Figure 4: Leti “CoolCube” stacked transistors (Source: CEA-Leti)
This method is not 100% sequential, but it is often also described as 'monolithic', which is fair if you are describing the end result: one piece of silicon containing two or more layers of transistors. And, like the GAA-FET example above, if you can do this one time then you might be able to do it multiple times and provide a transistor density roadmap beyond simple pitch scaling. This technique opens up more options in heterogeneity between transistor layers, but there are advantages and disadvantages to either method in terms of cost, process complexity, and transistor quality. A key factor in the cost benefit will be yield, but I'm not that concerned about yield for any of these techniques, compared to the complexity of what we already do on wafers. In both cases-- CFET and CoolCube-- the early results look encouraging, and I think some form of transistor stacking will complement conventional 2D 'Moore's law' scaling in the future.
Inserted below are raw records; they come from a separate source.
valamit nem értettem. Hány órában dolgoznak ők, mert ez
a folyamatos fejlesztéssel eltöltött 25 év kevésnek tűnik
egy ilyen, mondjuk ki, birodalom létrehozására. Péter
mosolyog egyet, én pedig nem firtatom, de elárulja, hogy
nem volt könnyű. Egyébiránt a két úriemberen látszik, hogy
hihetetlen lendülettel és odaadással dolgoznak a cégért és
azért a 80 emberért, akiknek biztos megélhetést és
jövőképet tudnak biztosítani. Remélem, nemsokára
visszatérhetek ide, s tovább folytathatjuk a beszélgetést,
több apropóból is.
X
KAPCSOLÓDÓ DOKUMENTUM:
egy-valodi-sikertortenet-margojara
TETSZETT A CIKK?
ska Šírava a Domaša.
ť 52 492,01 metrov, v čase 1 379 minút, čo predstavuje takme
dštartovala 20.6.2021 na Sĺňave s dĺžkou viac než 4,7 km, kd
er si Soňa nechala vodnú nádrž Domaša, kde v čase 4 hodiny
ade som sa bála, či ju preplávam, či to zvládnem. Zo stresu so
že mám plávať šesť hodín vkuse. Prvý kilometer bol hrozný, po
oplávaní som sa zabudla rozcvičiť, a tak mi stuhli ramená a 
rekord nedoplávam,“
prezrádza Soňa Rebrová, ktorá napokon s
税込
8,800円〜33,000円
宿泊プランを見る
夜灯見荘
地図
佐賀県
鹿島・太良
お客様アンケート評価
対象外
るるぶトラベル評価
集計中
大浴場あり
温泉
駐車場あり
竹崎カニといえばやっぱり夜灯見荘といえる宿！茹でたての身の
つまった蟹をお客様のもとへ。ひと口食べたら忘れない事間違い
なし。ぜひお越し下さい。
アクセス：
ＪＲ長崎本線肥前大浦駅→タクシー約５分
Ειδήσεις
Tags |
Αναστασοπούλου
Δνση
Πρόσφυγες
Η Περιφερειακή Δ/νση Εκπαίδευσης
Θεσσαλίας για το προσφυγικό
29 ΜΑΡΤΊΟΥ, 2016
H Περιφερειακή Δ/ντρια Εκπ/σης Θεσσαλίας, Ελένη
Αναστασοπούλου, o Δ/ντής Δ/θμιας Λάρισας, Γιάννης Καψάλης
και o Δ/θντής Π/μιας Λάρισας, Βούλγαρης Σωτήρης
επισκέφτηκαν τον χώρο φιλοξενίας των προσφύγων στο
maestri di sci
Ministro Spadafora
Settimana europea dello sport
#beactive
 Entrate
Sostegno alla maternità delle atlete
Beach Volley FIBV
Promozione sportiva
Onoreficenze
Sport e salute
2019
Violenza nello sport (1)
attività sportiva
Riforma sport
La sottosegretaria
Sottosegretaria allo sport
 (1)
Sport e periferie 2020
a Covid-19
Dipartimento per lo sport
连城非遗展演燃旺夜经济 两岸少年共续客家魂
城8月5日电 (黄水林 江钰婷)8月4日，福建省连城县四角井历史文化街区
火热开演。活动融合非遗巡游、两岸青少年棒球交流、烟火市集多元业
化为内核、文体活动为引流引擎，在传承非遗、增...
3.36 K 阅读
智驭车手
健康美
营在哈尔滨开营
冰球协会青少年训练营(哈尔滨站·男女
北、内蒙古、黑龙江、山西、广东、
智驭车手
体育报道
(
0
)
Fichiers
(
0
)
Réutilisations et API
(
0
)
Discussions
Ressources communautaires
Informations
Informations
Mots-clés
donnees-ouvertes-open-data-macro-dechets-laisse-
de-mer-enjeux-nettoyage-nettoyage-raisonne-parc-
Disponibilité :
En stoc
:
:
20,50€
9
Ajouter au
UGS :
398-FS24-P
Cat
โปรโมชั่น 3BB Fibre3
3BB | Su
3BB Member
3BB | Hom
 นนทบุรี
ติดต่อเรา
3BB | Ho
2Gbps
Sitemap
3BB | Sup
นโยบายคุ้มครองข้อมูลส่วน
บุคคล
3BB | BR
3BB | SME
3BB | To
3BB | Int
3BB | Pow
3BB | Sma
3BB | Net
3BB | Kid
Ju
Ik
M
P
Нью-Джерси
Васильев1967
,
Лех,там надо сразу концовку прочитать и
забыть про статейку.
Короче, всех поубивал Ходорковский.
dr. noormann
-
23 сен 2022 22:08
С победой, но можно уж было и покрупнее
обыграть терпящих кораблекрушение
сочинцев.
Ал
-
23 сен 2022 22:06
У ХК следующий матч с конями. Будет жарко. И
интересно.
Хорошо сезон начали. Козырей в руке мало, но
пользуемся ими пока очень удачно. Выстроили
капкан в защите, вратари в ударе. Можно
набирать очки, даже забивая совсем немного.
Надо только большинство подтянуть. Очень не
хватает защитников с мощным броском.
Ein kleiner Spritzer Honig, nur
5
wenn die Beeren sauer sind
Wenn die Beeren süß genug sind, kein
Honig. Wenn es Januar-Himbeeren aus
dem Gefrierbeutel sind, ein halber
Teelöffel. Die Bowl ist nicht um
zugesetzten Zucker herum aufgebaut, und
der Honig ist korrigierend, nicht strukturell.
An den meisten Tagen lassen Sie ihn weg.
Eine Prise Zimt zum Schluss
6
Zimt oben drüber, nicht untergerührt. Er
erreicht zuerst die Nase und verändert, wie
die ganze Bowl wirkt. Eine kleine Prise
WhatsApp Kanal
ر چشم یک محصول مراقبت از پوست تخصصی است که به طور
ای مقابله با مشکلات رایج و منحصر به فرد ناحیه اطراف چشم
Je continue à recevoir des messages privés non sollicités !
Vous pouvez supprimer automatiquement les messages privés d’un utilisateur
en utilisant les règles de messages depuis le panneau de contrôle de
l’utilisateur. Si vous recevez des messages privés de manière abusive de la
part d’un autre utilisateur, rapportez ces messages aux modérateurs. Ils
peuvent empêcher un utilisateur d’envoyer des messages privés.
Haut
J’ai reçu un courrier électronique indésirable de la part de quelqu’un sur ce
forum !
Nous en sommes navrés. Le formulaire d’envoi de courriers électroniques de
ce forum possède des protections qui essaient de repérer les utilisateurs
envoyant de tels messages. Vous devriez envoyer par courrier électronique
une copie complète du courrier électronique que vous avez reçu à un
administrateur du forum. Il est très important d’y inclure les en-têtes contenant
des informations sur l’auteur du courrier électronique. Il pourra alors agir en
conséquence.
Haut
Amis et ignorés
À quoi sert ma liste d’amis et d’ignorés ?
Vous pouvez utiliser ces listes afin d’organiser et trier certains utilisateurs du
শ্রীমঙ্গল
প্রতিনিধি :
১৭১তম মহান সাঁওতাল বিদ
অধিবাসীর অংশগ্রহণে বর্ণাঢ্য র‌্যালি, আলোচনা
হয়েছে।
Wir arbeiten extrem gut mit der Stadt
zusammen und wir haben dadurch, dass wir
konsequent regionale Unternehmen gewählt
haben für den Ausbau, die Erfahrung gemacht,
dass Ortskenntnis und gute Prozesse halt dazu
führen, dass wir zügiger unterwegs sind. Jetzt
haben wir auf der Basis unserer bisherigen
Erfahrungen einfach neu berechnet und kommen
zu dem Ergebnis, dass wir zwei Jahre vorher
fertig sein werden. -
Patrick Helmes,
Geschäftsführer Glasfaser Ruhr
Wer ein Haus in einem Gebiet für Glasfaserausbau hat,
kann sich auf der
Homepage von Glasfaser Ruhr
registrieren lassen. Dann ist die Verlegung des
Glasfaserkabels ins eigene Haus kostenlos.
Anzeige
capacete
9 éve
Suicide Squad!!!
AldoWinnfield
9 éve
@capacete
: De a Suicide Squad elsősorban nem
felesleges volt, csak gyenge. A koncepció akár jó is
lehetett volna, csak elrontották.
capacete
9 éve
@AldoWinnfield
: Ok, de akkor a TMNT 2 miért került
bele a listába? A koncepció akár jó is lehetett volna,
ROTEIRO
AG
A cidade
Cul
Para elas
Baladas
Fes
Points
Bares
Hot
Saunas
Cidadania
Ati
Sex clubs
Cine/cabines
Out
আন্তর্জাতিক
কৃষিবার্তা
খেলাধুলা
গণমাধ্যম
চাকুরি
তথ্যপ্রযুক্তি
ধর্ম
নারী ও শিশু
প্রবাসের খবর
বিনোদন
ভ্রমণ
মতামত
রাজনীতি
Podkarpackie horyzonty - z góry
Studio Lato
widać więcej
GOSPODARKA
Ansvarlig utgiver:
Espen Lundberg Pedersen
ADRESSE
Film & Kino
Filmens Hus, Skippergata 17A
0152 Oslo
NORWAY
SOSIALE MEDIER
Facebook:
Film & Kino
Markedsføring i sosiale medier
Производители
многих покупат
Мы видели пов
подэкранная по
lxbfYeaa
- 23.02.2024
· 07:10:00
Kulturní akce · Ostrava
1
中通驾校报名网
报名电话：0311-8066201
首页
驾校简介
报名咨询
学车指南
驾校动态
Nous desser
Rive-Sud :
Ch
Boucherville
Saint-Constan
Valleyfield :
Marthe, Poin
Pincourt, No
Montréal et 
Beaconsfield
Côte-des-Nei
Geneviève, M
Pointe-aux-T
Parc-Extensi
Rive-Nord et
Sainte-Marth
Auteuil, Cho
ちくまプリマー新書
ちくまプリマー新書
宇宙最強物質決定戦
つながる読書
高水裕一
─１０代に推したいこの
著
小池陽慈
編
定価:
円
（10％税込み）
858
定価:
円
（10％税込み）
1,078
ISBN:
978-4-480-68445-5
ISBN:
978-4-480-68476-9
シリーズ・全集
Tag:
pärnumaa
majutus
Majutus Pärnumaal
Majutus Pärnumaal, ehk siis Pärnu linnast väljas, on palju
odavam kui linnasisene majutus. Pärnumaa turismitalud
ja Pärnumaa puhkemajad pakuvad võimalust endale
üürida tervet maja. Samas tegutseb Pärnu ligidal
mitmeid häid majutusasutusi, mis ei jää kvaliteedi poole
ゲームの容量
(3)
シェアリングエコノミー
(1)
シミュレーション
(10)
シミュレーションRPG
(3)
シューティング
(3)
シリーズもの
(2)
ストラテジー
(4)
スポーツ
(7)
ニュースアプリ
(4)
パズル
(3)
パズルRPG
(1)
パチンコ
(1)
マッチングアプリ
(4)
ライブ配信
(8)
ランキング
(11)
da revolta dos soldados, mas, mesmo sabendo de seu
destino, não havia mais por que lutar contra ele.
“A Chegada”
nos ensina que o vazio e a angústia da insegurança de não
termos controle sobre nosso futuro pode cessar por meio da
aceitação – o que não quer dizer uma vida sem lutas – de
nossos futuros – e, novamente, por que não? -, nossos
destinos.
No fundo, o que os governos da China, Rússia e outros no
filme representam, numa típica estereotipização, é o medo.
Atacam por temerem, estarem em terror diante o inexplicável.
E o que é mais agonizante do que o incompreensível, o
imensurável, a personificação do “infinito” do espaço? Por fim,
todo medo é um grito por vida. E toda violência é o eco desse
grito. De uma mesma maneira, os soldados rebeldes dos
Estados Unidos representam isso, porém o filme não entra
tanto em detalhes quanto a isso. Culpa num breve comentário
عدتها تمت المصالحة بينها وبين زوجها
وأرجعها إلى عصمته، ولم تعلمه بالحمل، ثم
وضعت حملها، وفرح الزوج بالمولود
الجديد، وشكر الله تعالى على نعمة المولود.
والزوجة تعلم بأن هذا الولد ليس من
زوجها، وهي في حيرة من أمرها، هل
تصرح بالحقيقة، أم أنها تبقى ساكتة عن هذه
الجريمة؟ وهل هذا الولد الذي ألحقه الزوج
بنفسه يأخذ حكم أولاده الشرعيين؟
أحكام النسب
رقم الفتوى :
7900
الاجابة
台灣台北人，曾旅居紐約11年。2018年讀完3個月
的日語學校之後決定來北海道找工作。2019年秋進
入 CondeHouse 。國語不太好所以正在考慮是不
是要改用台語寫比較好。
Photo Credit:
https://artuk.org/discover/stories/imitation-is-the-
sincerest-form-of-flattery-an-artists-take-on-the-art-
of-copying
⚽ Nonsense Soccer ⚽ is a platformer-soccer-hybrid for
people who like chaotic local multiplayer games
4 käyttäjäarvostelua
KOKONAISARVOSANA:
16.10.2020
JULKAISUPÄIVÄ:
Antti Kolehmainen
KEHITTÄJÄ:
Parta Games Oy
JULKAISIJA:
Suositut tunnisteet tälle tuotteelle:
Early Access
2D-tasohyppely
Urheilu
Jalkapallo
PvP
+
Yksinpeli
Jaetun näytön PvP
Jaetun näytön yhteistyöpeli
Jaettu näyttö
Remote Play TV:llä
What is more concerning to me than cost is the power/performance-- 3D transistor stacking will increase the already burdensome parasitic resistance and capacitance found in nanometer transistors. This will present a stiff headwind against the benefit of shrinking the semi/global wiring between cells and blocks, and the final benefit cannot be known before detailed physical design analysis and benchmarking. There will also be thermal issues to consider, but it probably won't be as bad as you might think given the local wiring density and the fact that a great deal of heat dissipates through the wires. But, all said, the potential benefit of continuing transistor cost scaling is probably out there...
Leveraging the third dimension promises to be a fruitful path to advance the power, performance and cost of a wide variety of future computing systems. We are already seeing impressive results utilizing 3D stacked chips, with both interposer-based '2.5D' and true 3D techniques. While most examples to date have been in specialized high end products such as GPUs and image sensors, we should expect both TSV density and cost-effectiveness to continue to progress, eventually allowing us to partition and stack a broader range of solutions at the SoC level in order to provide benefit in terms of speed, bandwidth, and yield. More interestingly, 3D at the SoC level will give us a new ability to build SoCs from heterogenous parts, unencumbered by what can be co-integrated with leading edge CMOS. However, this new capability will present significant challenges in system-technology co-optimization because in many cases they will look nothing like a standard CMOS-based SoC. Concurrently, there is the potential that we may be able to take the underlying circuits into the third dimension, either at the cell level and/or at the transistor level, although a significant amount of design enablement would be needed to unlock this final 'layer' of 3D benefit. In most cases these 3D embodiments are not mutually exclusive-- it is possible that designers of future systems could to leverage four or five types of '3D' at once. Systems are already being constructed with combinations of interposer-based '2.5D' and true 3D stacked chips, and in the future the piece being stacked could be constructed with 3D-SoC, 3D-IC, and/or 3D transistors. All told, we can see the potential to both advance Moore’s Law type scaling and create entirely new computing entities using the third dimension.